We\'ve subsidized renewable energy to the tune of ~ $60bn. Unfortunately we\'ve subsidized fossil fuels by ~ $550bn. That\'s half a trillion tax dollars literally up in smoke.
Nuclear fission is great as far as it goes, but if we switched all base-load generation to it, we\'d be out of fuel in a year. Heavy investment in renewables is the only sane choice.
Richard Burden
Fusion research has received a few billion dollars worldwide in over 40 years. There are 7 billion people on the earth. How much is that per person per year?
We\'ve been insanely stingy with fusion research. Fusion is the most concentrated source of power within our reach and the most abundant in the known universe. Nuclear fission is the 2nd best. The more concentrated the power, the more work we can get done with our available manpower. The more work we can get done, the better our ability to overcome deadly cosmic events and avoid extinction.

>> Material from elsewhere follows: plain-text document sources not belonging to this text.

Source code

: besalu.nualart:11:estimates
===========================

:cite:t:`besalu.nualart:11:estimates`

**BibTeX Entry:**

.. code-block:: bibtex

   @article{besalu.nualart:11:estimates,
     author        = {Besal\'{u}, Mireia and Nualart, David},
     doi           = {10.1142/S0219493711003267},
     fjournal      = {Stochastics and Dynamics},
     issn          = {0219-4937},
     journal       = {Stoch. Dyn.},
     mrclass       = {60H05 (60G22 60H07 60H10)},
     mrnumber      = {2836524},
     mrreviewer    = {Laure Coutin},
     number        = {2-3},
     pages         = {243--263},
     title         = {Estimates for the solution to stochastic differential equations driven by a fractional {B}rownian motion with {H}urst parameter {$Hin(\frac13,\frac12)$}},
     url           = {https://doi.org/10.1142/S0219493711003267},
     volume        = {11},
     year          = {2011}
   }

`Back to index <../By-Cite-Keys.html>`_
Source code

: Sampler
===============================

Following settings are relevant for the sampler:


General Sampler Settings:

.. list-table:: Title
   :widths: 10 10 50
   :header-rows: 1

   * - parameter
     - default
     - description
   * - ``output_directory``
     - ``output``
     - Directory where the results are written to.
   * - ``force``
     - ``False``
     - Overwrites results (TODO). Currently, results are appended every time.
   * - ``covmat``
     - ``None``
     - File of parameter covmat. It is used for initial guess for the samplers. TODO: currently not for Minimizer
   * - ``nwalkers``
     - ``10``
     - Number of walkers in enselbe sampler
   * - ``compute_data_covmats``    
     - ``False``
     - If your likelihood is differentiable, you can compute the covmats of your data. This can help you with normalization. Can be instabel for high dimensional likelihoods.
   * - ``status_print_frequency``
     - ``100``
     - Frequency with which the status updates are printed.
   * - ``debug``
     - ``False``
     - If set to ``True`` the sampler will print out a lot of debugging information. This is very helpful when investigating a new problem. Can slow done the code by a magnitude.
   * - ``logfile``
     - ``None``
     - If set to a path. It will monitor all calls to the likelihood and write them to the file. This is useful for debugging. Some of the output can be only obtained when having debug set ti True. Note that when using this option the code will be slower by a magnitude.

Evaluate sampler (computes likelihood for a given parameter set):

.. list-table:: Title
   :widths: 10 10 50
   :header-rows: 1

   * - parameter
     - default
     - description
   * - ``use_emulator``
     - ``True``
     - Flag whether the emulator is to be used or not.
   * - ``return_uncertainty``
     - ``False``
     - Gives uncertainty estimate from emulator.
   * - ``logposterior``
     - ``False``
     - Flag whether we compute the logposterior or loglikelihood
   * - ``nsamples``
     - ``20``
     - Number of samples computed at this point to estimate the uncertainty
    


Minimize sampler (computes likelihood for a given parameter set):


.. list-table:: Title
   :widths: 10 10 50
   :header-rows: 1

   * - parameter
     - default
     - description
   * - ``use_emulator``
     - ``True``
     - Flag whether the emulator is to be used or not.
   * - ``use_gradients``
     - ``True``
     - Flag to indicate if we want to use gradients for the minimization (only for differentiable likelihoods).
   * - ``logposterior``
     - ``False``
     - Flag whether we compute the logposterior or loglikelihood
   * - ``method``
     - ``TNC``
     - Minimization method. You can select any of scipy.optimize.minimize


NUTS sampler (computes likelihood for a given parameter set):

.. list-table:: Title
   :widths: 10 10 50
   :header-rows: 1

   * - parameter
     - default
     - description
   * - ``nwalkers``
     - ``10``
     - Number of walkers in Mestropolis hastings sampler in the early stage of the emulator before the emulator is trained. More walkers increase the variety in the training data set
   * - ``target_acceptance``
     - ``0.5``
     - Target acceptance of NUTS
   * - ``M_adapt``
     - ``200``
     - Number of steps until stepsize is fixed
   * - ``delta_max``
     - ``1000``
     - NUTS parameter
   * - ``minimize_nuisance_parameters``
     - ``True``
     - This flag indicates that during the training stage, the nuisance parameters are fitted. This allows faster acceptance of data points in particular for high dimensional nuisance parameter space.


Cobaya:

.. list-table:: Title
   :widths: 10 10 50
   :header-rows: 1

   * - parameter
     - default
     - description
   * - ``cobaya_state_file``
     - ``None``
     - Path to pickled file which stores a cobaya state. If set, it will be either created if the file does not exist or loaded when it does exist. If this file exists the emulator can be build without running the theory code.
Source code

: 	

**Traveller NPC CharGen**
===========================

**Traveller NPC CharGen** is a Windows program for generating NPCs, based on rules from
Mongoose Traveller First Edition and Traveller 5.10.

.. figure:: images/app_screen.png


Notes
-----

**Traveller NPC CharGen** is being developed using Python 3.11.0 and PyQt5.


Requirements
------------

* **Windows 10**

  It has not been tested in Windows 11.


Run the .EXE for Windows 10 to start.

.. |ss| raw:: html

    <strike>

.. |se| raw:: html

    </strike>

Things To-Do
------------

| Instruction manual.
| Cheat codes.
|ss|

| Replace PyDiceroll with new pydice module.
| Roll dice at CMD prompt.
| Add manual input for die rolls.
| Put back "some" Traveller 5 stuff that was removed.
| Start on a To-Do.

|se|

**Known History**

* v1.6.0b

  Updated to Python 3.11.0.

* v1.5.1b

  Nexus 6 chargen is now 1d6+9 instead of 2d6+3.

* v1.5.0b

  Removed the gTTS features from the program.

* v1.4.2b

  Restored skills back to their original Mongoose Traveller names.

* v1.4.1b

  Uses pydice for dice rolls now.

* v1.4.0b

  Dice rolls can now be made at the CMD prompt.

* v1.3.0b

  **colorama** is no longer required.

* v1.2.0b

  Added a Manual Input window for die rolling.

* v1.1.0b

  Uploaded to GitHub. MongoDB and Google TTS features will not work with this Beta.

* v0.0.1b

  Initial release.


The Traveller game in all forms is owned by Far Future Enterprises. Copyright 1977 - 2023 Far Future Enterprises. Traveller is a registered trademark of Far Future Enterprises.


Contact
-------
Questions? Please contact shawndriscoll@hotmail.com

Green energy is for dinosaurs! With wind and solar, geothermal and tidal power, biomass and other forms of low-density piddle-power, we\'ll never get off planet earth, nor will we be able to maintain the population of 7 billion already living on earth. If we \"decarbonize\" the economy, and don\'t switch to nuclear fission before we do that, we\'ll cut the human population to less than 1 billion, permanently, by starvation, exposure and squalor!
If we switch now to nuclear fission, breeder reactors and spent fuel reprocessing will give us a 1,000-year supply easily, because those two technologies allow us to fission the entire mass of natural uranium, and of natural thorium, and of all the transuranics produced in our nuclear reactors, leaving only fission products. Without breeders and reprocessing, we can only fission a fraction of the 0.7% of natural uranium (the isotope U-235), plus a small fraction of the \"depleted\" U-238 that is \"bred\" into plutonium in a regular, non-breeder reactor, and we can\'t use thorium at all. The once-through \"waste\" that we bury, plus the \"depleted\" uranium-238 from the enrichment process, together contains 99% of the power of the original uranium extracted from the mine. See http://larouchepac.com/nuclear.
Matt Fletcher
If you think fussion is just a pipe dream and can't be done just look to the sun and realize our entire existance is due to fussion power and our entire future does to.
Understanding fussion is understanding one of the great energy sources of the Universe. Every star is a natural fussion reactor and seeing how our star, the Sun, produces more energy in a second than all of mankind has every produced leads me to believe it's worth looking into if for no other reason than to understand the sun (which also happens to be the largest variable in predicting the weather).
One more thing and correct me if I'm wrong but isn't solar energy or solar panels just another way of collecting fussion energy much, much, much less efficiently?